- [Description of the task]
Pick out each of the rows below that contains the word "minimum" and copy those rows in full. Case counts when matching.

- [Data for review]
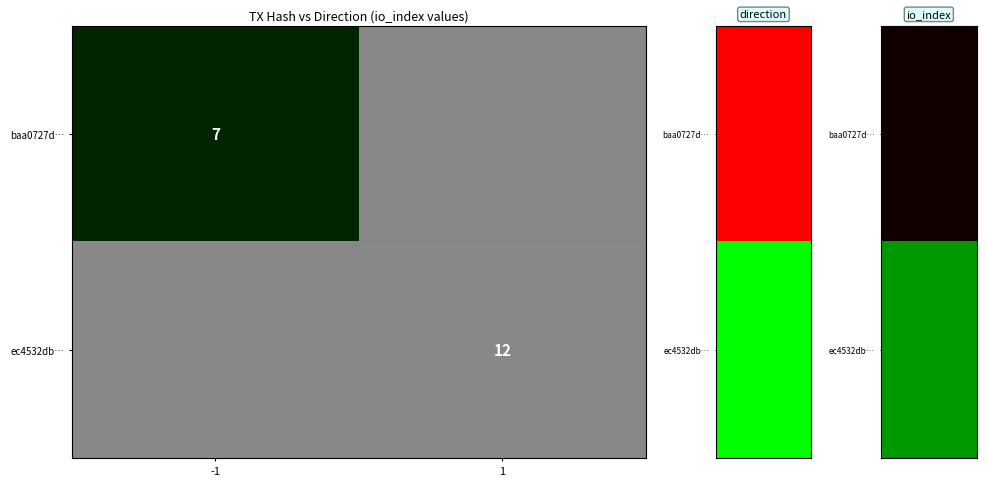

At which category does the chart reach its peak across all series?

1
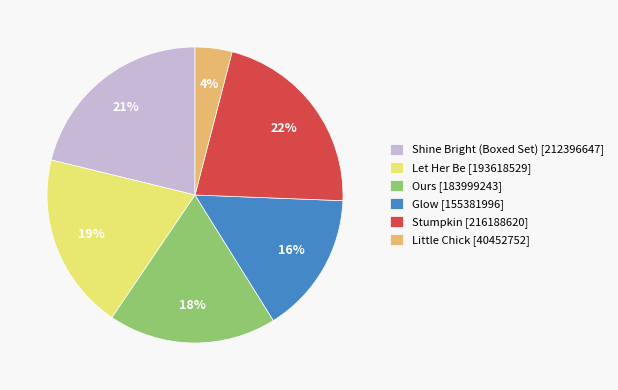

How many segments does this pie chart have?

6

==

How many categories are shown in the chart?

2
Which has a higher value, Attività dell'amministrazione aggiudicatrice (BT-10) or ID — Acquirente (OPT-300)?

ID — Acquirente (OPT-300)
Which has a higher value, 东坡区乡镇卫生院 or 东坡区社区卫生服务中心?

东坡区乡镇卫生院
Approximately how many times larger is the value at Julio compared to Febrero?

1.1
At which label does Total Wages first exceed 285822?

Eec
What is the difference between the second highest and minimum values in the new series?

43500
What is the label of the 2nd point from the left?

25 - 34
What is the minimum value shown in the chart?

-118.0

- [Finished exercise]
What is the difference between the second highest and minimum values in the new series?
What is the minimum value shown in the chart?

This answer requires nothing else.